**Description of the task**. Please return all of the records verbatim, with the pictures omitted.

*** Supplied information

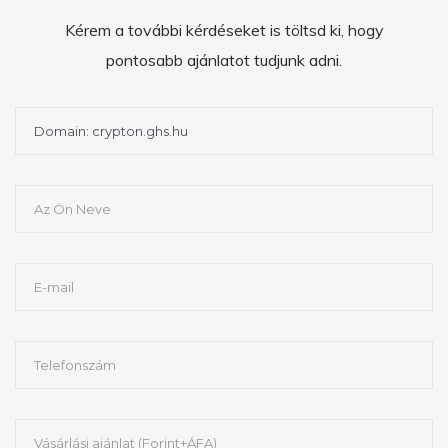
Kérem a további kérdéseket is töltsd ki, hogy
pontosabb ajánlatot tudjunk adni.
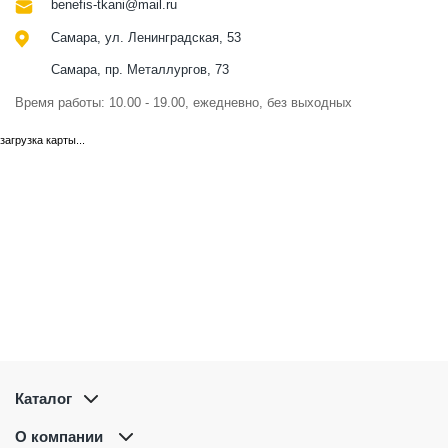
benefis-tkani@mail.ru
Самара, ул. Ленинградская, 53
Самара, пр. Металлургов, 73
Время работы: 10.00 - 19.00, ежедневно, без выходных
загрузка карты...
Каталог
О компании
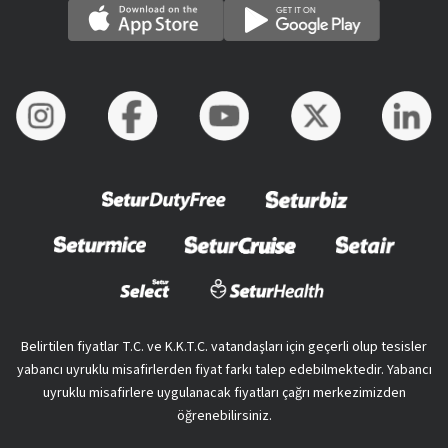
Belirtilen fiyatlar T.C. ve K.K.T.C. vatandaşları için geçerli olup tesisler
yabancı uyruklu misafirlerden fiyat farkı talep edebilmektedir. Yabancı
uyruklu misafirlere uygulanacak fiyatları çağrı merkezimizden
öğrenebilirsiniz.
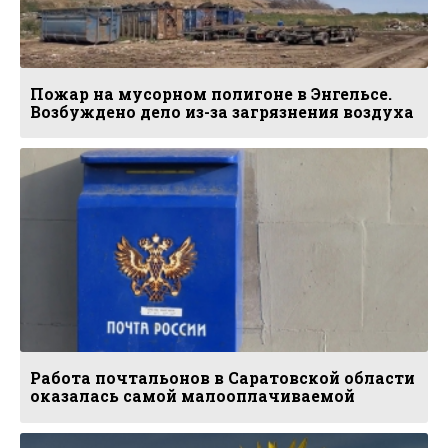
Пожар на мусорном полигоне в Энгельсе.
Возбуждено дело из-за загрязнения воздуха
Работа почтальонов в Саратовской области
оказалась самой малооплачиваемой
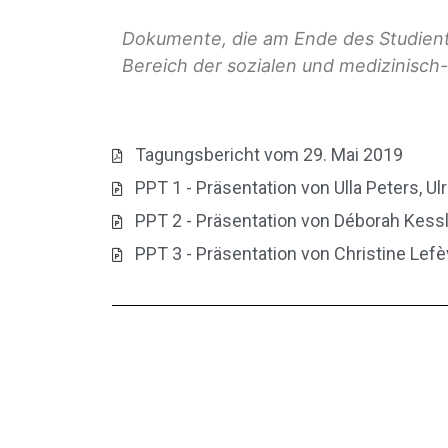
Dokumente, die am Ende des Studienta
Bereich der sozialen und medizinisc
Tagungsbericht vom 29. Mai 2019
PPT 1 - Präsentation von Ulla Peters, U
PPT 2 - Präsentation von Déborah Kessle
PPT 3 - Präsentation von Christine Lef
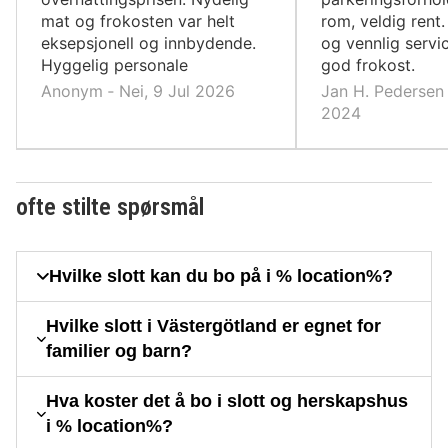
mat og frokosten var helt
rom, veldig rent.
eksepsjonell og innbydende.
og vennlig servic
Hyggelig personale
god frokost.
Anonym ‐ Nei, 9 Jul 2026
Jan H. Pedersen 
2024
ofte stilte spørsmål
Hvilke slott kan du bo på i % location%?
Hvilke slott i Västergötland er egnet for
familier og barn?
Hva koster det å bo i slott og herskapshus
i % location%?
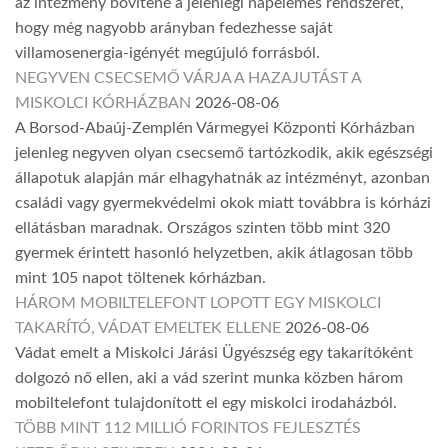
az intézmény bővítené a jelenlegi napelemes rendszerét,
hogy még nagyobb arányban fedezhesse saját
villamosenergia-igényét megújuló forrásból.
NEGYVEN CSECSEMŐ VÁRJA A HAZAJUTÁST A
MISKOLCI KÓRHÁZBAN
2026-08-06
A Borsod-Abaúj-Zemplén Vármegyei Központi Kórházban
jelenleg negyven olyan csecsemő tartózkodik, akik egészségi
állapotuk alapján már elhagyhatnák az intézményt, azonban
családi vagy gyermekvédelmi okok miatt továbbra is kórházi
ellátásban maradnak. Országos szinten több mint 320
gyermek érintett hasonló helyzetben, akik átlagosan több
mint 105 napot töltenek kórházban.
HÁROM MOBILTELEFONT LOPOTT EGY MISKOLCI
TAKARÍTÓ, VÁDAT EMELTEK ELLENE
2026-08-06
Vádat emelt a Miskolci Járási Ügyészség egy takarítóként
dolgozó nő ellen, aki a vád szerint munka közben három
mobiltelefont tulajdonított el egy miskolci irodaházból.
TÖBB MINT 112 MILLIÓ FORINTOS FEJLESZTÉS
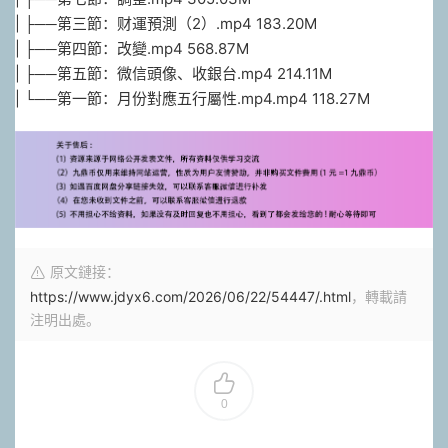
| ├──第三節：财運預測（2）.mp4 183.20M
| ├──第四節：改變.mp4 568.87M
| ├──第五節：微信頭像、收銀台.mp4 214.11M
| └──第一節：月份對應五行屬性.mp4.mp4 118.27M
原文鏈接：
https://www.jdyx6.com/2026/06/22/54447/.html
，轉載請
注明出處。
0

******

**Exercise output**.
Kérem a további kérdéseket is töltsd ki, hogy
pontosabb ajánlatot tudjunk adni.
benefis-tkani@mail.ru
Самара, ул. Ленинградская, 53
Самара, пр. Металлургов, 73
Время работы: 10.00 - 19.00, ежедневно, без выходных
загрузка карты...
Каталог
О компании
Belirtilen fiyatlar T.C. ve K.K.T.C. vatandaşları için geçerli olup tesisler
yabancı uyruklu misafirlerden fiyat farkı talep edebilmektedir. Yabancı
uyruklu misafirlere uygulanacak fiyatları çağrı merkezimizden
öğrenebilirsiniz.
Пожар на мусорном полигоне в Энгельсе.
Возбуждено дело из-за загрязнения воздуха
Работа почтальонов в Саратовской области
оказалась самой малооплачиваемой
Dokumente, die am Ende des Studienta
Bereich der sozialen und medizinisc
Tagungsbericht vom 29. Mai 2019
PPT 1 - Präsentation von Ulla Peters, U
PPT 2 - Präsentation von Déborah Kessle
PPT 3 - Präsentation von Christine Lef
mat og frokosten var helt
rom, veldig rent.
eksepsjonell og innbydende.
og vennlig servic
Hyggelig personale
god frokost.
Anonym ‐ Nei, 9 Jul 2026
Jan H. Pedersen 
2024
ofte stilte spørsmål
Hvilke slott kan du bo på i % location%?
Hvilke slott i Västergötland er egnet for
familier og barn?
Hva koster det å bo i slott og herskapshus
i % location%?
az intézmény bővítené a jelenlegi napelemes rendszerét,
hogy még nagyobb arányban fedezhesse saját
villamosenergia-igényét megújuló forrásból.
NEGYVEN CSECSEMŐ VÁRJA A HAZAJUTÁST A
MISKOLCI KÓRHÁZBAN
2026-08-06
A Borsod-Abaúj-Zemplén Vármegyei Központi Kórházban
jelenleg negyven olyan csecsemő tartózkodik, akik egészségi
állapotuk alapján már elhagyhatnák az intézményt, azonban
családi vagy gyermekvédelmi okok miatt továbbra is kórházi
ellátásban maradnak. Országos szinten több mint 320
gyermek érintett hasonló helyzetben, akik átlagosan több
mint 105 napot töltenek kórházban.
HÁROM MOBILTELEFONT LOPOTT EGY MISKOLCI
TAKARÍTÓ, VÁDAT EMELTEK ELLENE
2026-08-06
Vádat emelt a Miskolci Járási Ügyészség egy takarítóként
dolgozó nő ellen, aki a vád szerint munka közben három
mobiltelefont tulajdonított el egy miskolci irodaházból.
TÖBB MINT 112 MILLIÓ FORINTOS FEJLESZTÉS
| ├──第三節：财運預測（2）.mp4 183.20M
| ├──第四節：改變.mp4 568.87M
| ├──第五節：微信頭像、收銀台.mp4 214.11M
| └──第一節：月份對應五行屬性.mp4.mp4 118.27M
原文鏈接：
https://www.jdyx6.com/2026/06/22/54447/.html
，轉載請
注明出處。
0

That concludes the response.